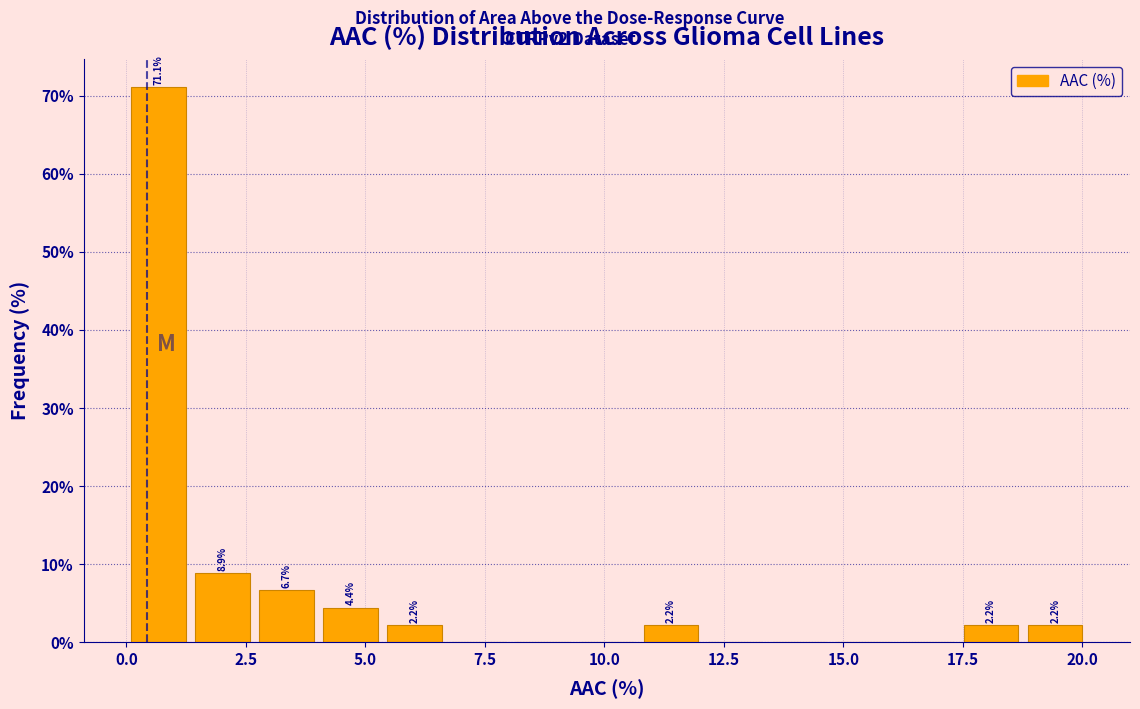

Around what value on the x-axis is the tallest bar? Give the approximate position of its centre, as read against the axis.

0.5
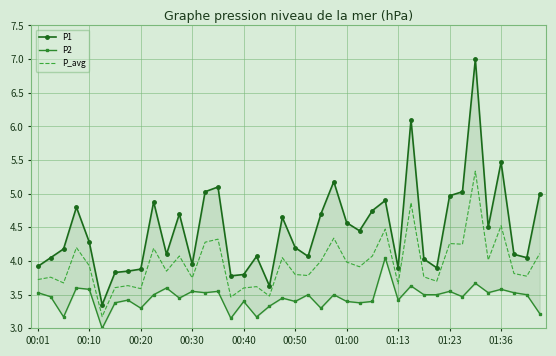

Between 14 and 39, which series saw the biggest shift?

P2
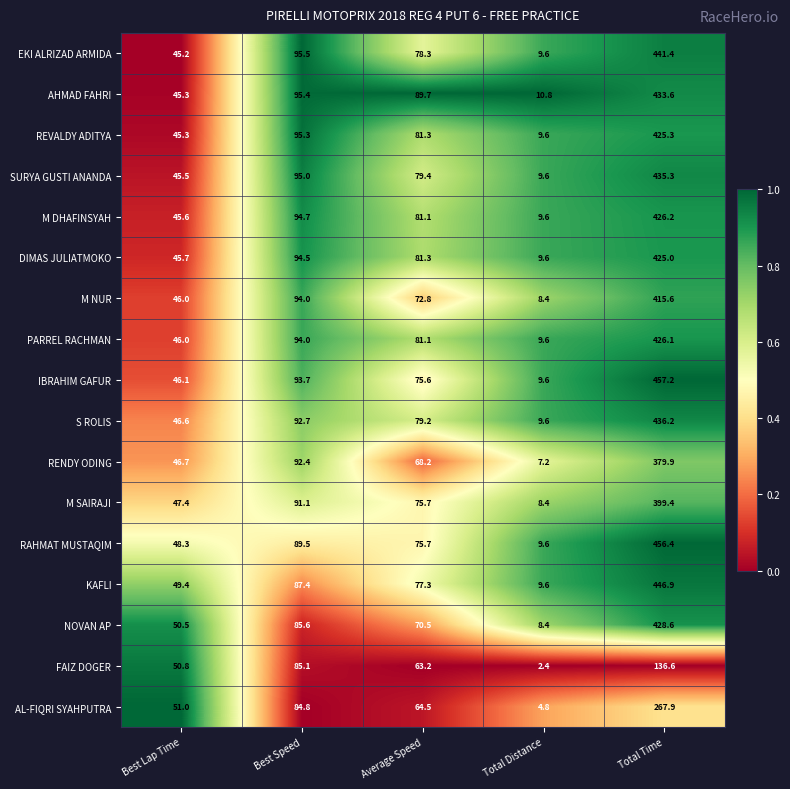

What is the spread (max minus min) of values at Total Time?

320.6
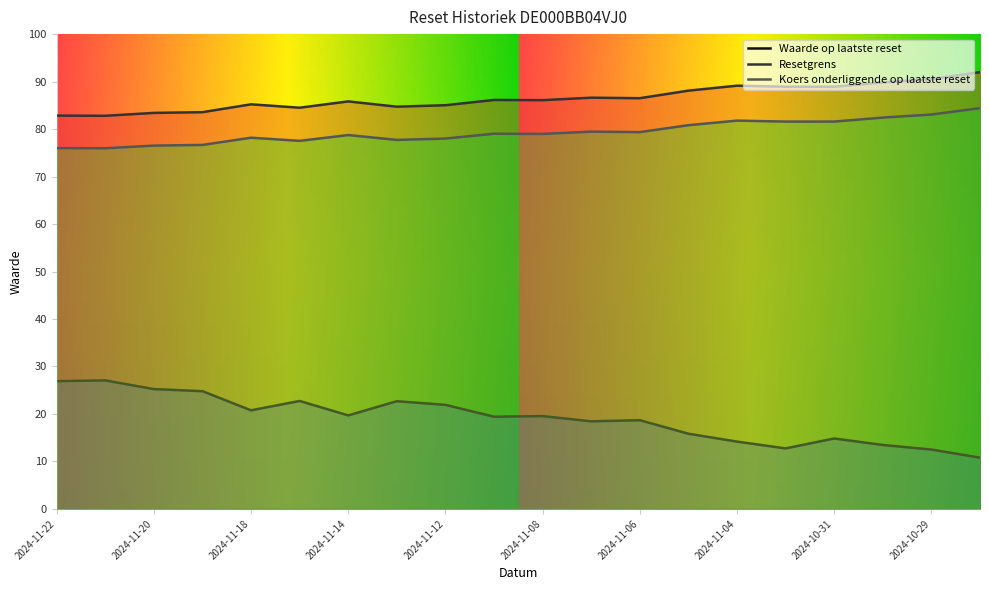

True or false: Waarde op laatste reset and Resetgrens cross at least once.

False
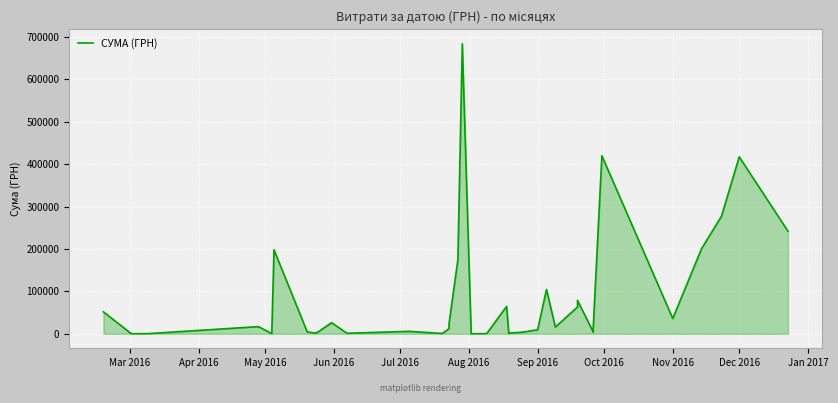

What is the smallest value displayed?

143.5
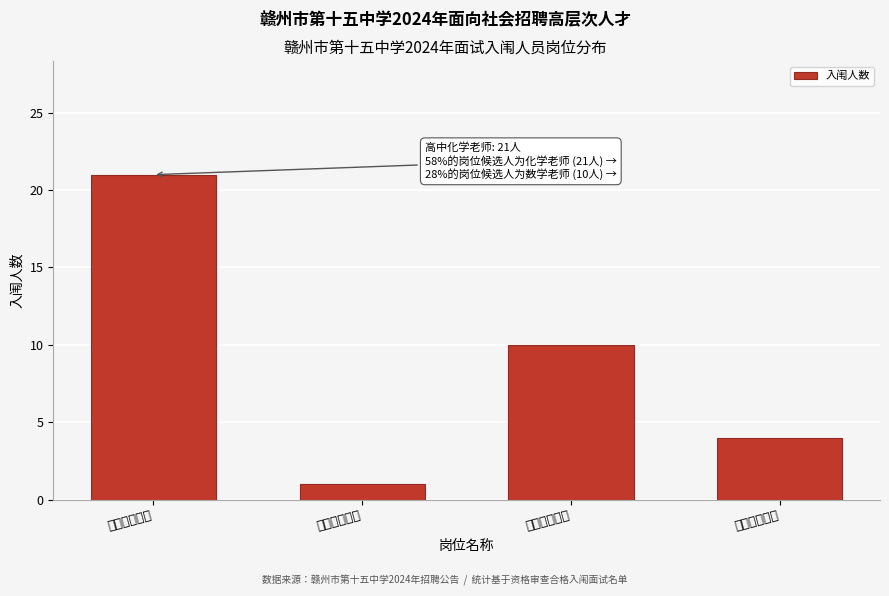

Reading left to right, list all the values displayed in this chart.

高中化学老师=21	高中生物老师=1	高中数学老师=10	高中物理老师=4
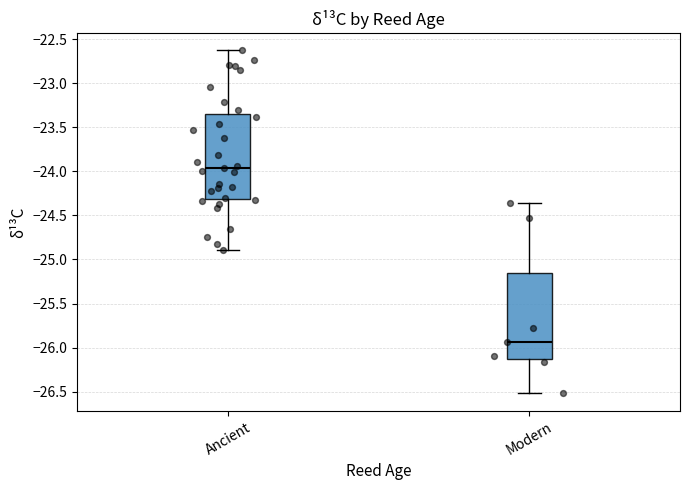

Reading left to right, transcribe this box plot: for each box, give where its median line is, the range the box spans, and where its two whiskers end, as read against the y-axis. The values are not printed on the chart, so give them approximately, as read against the axis.

Ancient: median -23.95, box -24.30 to -23.35, whiskers -24.90 to -22.65
Modern: median -25.95, box -26.15 to -25.15, whiskers -26.50 to -24.35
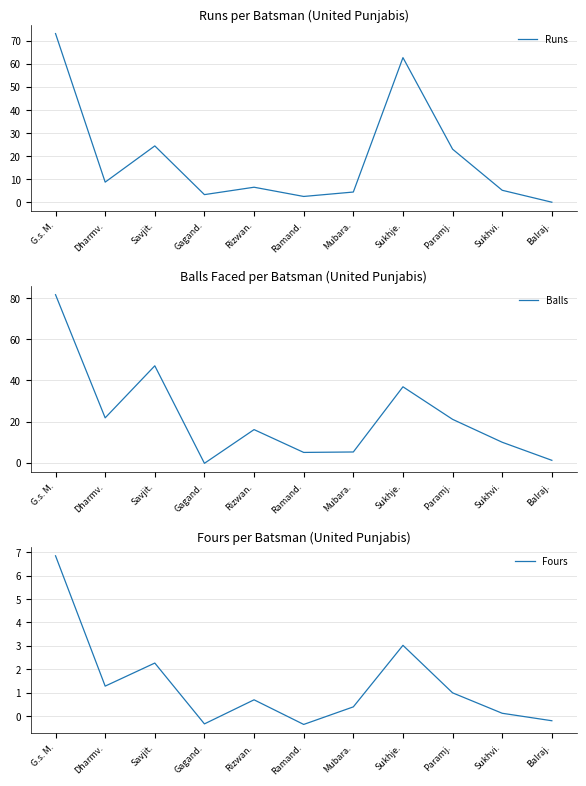

At how many categories does at least one series exceed 27?

3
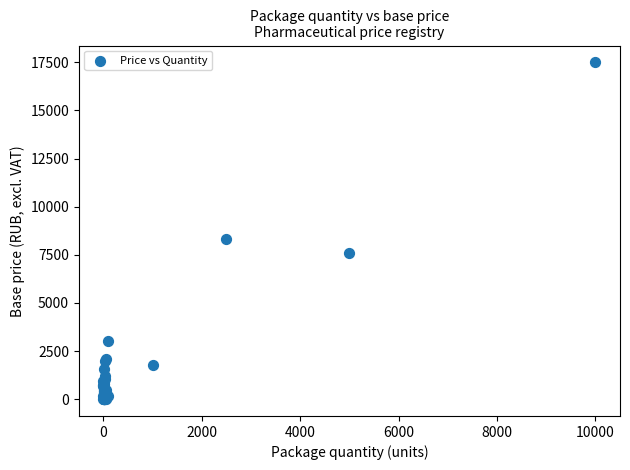

What Y value in the scatter plot is closest to 8751?

8327.5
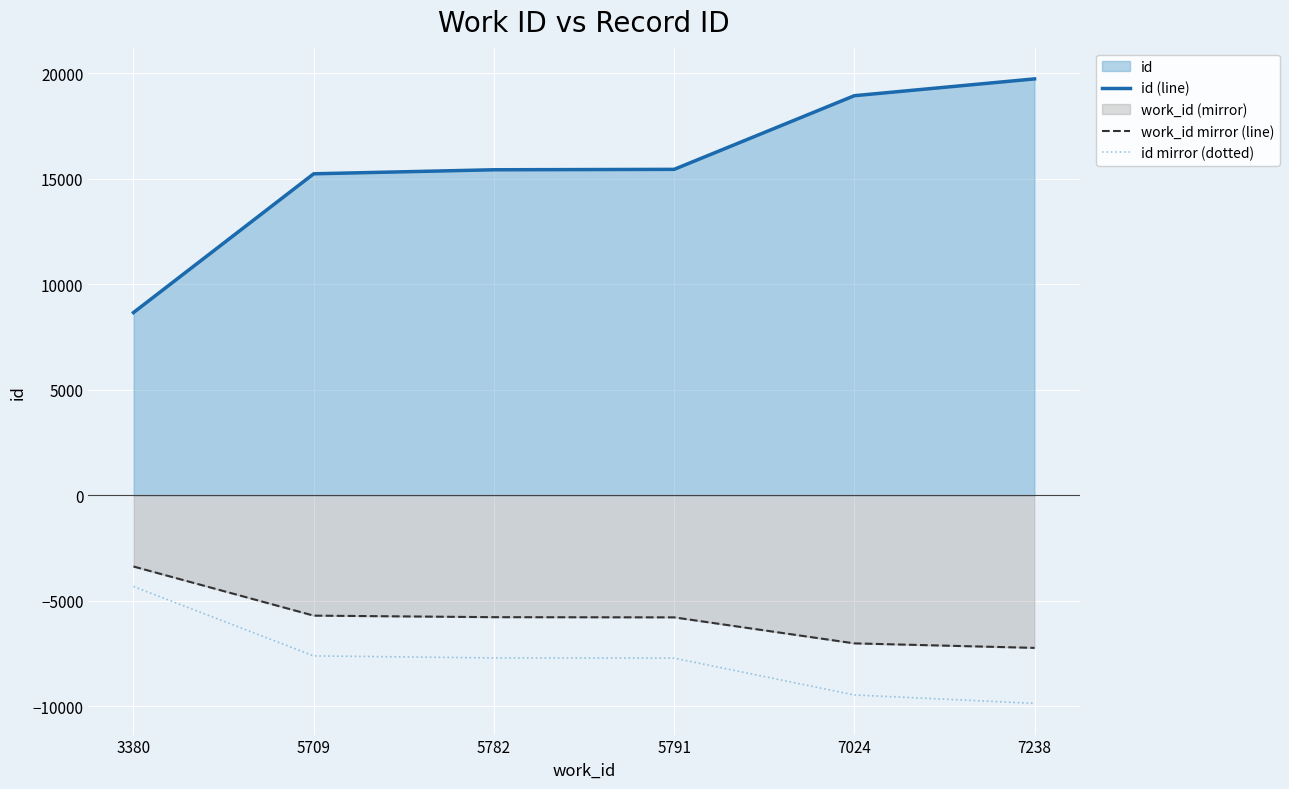

Which category has the highest value across all series?

7238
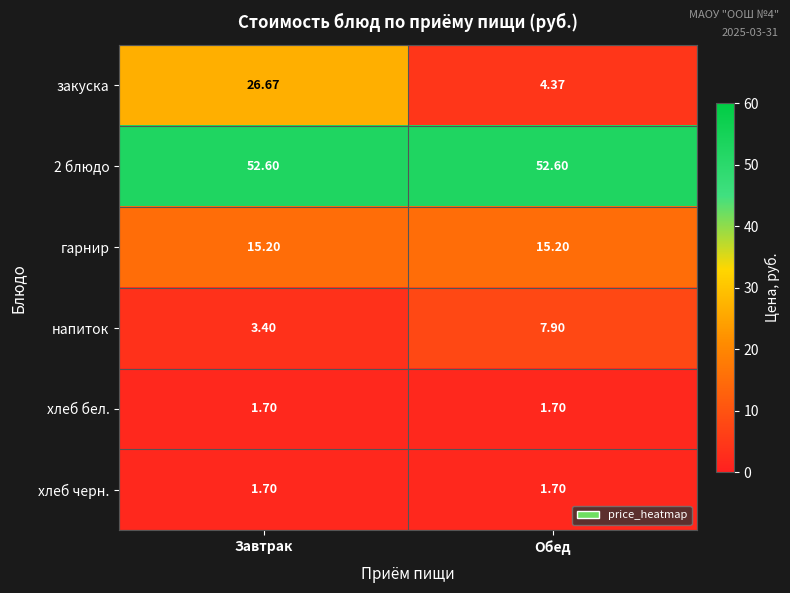

At which label does закуска reach its minimum?

Обед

> WORK ITEM
Count the lines in the material above that contain the string "Reading", treating uppercase and lowercase as different. Reply with the number alone.

> ANSWER TO THIS TASK
2